Using lineage tracing techniques, Kunyoo Shin, Philip Beachy and colleagues have tracked the development of invasive bladder cancer in mice and show that basal stem cells, which express sonic hedgehog (Shh), initiate this disease, but the expression of Shh is lost as the disease progresses.

Credit: Lara Crow/NPG

The authors used N-butyl-N-4-hydroxybutyl nitrosamine (BBN), which is carcinogenic specifically in the bladder, to induce mutations within the urothelium (the simple transitional epithelium that covers the bladder lumen). BBN is one of the carcinogens present in tobacco, and smoking substantially increases the risk of developing bladder cancer. Lesions that are histologically identical to human bladder carcinoma in situ (CIS) are evident by 3 to 4 months in mice exposed to BBN through their drinking water and these progress to muscle-invasive lesions by 6 months. The authors used tamoxifen-inducible Cre–Lox methods to label basal Shh-expressing cells (thought to be stem cells) and their progeny with membrane-bound enhanced green fluorescent protein (EGFP) and found that marked cells were present in CIS lesions, despite an abundance of unmarked suprabasal and luminal cells at the start of exposure to BBN. Specific ablation of the Shh-expressing basal cells prevented the development of invasive bladder cancer in mice exposed to BBN and substantially reduced the incidence of CIS, indicating that these cells are essential for invasive tumour development. In addition, the integrity of the urothelium was compromised over time owing to a lack of epithelial renewal, which is consistent with Shh-expressing basal cells containing the stem cell population.

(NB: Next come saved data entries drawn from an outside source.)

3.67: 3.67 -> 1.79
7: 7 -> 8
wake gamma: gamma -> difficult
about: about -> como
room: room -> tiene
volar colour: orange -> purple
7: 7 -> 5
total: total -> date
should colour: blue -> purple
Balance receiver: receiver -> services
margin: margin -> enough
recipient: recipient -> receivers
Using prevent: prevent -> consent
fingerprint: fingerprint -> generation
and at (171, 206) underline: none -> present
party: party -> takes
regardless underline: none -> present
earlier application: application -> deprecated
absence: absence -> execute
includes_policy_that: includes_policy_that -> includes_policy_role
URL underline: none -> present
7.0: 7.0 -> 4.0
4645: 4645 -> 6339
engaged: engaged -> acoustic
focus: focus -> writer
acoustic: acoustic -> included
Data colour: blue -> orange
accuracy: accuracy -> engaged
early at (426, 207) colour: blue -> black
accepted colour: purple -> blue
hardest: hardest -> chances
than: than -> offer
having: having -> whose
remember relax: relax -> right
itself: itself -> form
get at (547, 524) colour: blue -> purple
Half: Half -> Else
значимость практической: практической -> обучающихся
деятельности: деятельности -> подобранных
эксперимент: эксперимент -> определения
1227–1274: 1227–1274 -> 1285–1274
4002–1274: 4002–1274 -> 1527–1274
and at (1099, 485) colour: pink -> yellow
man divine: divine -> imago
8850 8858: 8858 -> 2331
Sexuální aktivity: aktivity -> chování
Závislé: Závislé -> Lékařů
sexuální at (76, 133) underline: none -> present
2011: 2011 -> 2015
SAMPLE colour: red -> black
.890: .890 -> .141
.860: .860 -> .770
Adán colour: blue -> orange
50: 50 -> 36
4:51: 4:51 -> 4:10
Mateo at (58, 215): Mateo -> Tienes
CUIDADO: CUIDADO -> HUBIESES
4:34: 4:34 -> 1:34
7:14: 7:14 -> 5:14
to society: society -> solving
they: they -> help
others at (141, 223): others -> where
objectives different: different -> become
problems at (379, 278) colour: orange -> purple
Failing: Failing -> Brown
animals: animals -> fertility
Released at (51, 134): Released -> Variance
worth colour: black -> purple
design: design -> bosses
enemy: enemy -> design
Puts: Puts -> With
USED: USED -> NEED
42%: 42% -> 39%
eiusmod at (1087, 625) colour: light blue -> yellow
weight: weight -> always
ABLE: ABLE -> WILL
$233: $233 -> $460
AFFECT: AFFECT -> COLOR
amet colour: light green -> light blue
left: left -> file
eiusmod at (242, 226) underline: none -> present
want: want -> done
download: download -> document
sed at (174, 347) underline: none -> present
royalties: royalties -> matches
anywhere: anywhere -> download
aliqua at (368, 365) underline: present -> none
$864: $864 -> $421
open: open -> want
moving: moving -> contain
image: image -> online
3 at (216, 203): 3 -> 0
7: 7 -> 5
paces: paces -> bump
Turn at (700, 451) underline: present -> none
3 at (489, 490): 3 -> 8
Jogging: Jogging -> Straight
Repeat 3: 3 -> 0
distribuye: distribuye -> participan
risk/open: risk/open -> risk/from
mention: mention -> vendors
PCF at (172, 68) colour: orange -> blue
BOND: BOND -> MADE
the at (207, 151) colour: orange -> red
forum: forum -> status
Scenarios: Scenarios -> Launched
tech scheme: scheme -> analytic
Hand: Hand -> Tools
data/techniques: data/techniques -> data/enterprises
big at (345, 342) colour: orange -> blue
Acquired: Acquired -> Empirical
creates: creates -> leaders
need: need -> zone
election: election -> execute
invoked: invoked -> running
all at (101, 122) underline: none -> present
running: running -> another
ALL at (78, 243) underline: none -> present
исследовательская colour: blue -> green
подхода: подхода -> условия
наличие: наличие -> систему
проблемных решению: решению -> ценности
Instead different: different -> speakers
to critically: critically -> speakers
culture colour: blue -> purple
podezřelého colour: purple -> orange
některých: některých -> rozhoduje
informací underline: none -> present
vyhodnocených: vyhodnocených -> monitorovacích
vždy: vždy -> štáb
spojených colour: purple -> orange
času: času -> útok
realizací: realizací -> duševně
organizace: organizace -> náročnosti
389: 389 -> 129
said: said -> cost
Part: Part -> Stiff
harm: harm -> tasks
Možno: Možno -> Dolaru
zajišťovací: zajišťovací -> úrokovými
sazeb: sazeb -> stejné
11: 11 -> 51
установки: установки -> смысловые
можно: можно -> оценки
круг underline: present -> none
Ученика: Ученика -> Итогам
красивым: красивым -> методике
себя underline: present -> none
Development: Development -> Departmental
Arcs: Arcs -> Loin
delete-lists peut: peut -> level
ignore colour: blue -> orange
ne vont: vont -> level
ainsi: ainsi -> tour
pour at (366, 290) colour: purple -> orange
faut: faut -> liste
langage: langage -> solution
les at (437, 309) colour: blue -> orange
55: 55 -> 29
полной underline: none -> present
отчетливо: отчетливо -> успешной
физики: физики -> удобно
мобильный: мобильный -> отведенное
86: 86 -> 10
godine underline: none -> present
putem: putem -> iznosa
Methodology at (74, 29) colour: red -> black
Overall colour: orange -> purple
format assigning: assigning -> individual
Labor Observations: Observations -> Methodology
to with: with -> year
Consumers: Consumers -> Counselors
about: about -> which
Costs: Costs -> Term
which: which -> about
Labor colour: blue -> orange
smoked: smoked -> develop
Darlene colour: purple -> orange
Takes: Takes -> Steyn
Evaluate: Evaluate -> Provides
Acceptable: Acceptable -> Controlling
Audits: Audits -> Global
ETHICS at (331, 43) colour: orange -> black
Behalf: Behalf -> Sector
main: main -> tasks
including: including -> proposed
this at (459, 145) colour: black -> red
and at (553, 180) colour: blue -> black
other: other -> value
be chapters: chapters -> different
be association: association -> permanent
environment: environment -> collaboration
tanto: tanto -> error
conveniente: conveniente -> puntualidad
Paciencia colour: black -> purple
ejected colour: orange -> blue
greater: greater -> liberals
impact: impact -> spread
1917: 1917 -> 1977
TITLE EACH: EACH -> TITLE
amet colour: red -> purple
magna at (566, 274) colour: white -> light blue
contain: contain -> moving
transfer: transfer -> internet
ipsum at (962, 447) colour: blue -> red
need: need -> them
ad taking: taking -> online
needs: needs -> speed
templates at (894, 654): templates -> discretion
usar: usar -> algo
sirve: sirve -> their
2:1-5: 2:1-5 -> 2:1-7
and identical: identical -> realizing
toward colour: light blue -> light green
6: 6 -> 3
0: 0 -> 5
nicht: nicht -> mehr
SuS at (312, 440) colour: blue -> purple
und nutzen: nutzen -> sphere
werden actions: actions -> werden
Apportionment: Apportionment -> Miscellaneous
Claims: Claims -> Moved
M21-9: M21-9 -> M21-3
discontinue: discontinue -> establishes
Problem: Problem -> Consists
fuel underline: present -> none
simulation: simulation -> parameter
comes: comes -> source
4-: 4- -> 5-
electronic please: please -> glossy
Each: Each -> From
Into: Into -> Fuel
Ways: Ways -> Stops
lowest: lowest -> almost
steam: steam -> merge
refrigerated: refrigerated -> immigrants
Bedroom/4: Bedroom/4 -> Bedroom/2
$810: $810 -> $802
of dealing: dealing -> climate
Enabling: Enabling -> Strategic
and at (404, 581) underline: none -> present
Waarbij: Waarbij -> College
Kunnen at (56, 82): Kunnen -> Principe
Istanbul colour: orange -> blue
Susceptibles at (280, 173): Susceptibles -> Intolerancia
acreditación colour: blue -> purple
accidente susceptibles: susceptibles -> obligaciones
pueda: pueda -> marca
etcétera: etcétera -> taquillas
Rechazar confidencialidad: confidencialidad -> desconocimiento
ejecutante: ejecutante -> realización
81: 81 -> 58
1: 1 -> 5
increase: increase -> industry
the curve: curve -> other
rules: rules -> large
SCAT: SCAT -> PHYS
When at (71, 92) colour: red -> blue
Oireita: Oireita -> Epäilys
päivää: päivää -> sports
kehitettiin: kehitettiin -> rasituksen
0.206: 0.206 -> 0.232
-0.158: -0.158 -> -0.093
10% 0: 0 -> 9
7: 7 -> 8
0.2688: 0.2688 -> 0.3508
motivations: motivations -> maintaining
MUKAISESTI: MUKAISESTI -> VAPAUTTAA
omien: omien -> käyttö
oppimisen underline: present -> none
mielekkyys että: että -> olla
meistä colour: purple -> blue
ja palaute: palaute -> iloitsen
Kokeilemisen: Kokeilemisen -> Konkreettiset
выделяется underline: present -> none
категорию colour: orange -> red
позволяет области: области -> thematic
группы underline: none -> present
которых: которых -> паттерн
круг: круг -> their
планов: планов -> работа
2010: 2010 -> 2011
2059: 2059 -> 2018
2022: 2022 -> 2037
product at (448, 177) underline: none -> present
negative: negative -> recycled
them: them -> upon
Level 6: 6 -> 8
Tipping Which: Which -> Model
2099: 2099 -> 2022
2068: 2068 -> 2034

The authors also labelled the Shh basal cell population at later stages of cancer progression. Tamoxifen-induced expression of EGFP in established CIS lesions showed that Shh expression was maintained in a subset of basal cells, and serial transplantation assays in immunocompromised mice showed that these Shh-expressing cells were tumour propagating cells. Interestingly, in mice with muscle-invasive lesions, Shh expression was lost (no cells became labelled with membrane-bound EGFP on exposure to tamoxifen to induce Cre recombination, and Shh mRNA was also undetectable in these lesions). These findings are in agreement with a lack of SHH mRNA expression in human invasive bladder cancer.

To investigate the clonality of bladder cancer, the authors used 'Rainbow mice', in which EGFP is initially expressed in all cells but the expression of one of three other fluorescent proteins can be induced in individual cells through treatment with tamoxifen to induce Cre-mediated recombination. The treatment of these mice with BBN after Cre recombination indicated that the majority of CIS lesions are clonal, with a few mice presenting with oligoclonal tumours. This pattern is maintained in invasive lesions. The authors also observed that the precancerous clonal and oligo-clonal cells rapidly colonized the surrounding urothelium.

Shh-expressing basal stem cells are essential for the development of CIS lesions that can progress to invasive carcinoma

These findings indicate a model in which Shh-expressing basal stem cells are essential for the development of CIS lesions that can progress to invasive carcinoma. Why Shh expression is lost at the stage of invasive growth is not yet clear. These findings also indicate that surgery for invasive bladder cancer might not remove all of the cells with the capacity to generate invasive bladder cancer and might explain the frequent recurrence of disease in these patients and the associated high morbidity.